* WHAT THIS TASK INVOLVES
Quote the data exactly, first line to the line containing "An implementation of", with no pictures.

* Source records
+++++

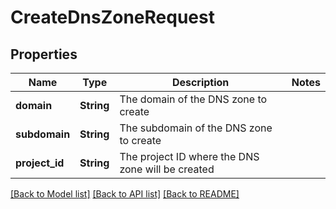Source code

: # CreateDnsZoneRequest

## Properties

Name | Type | Description | Notes
------------ | ------------- | ------------- | -------------
**domain** | **String** | The domain of the DNS zone to create | 
**subdomain** | **String** | The subdomain of the DNS zone to create | 
**project_id** | **String** | The project ID where the DNS zone will be created | 

[[Back to Model list]](../README.md#documentation-for-models) [[Back to API list]](../README.md#documentation-for-api-endpoints) [[Back to README]](../README.md)


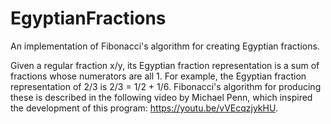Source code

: # EgyptianFractions
An implementation of Fibonacci's algorithm for creating Egyptian fractions.

Given a regular fraction x/y, its Egyptian fraction representation is a sum of fractions whose numerators are all 1. For example, the Egyptian fraction representation of 2/3 is 2/3 = 1/2 + 1/6. Fibonacci's algorithm for producing these is described in the following video by Michael Penn, which inspired the development of this program: https://youtu.be/vVEcqzjykHU.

+++++

* EXERCISE OUTPUT
Source code

: # CreateDnsZoneRequest

## Properties

Name | Type | Description | Notes
------------ | ------------- | ------------- | -------------
**domain** | **String** | The domain of the DNS zone to create | 
**subdomain** | **String** | The subdomain of the DNS zone to create | 
**project_id** | **String** | The project ID where the DNS zone will be created | 

[[Back to Model list]](../README.md#documentation-for-models) [[Back to API list]](../README.md#documentation-for-api-endpoints) [[Back to README]](../README.md)


Source code

: # EgyptianFractions
An implementation of Fibonacci's algorithm for creating Egyptian fractions.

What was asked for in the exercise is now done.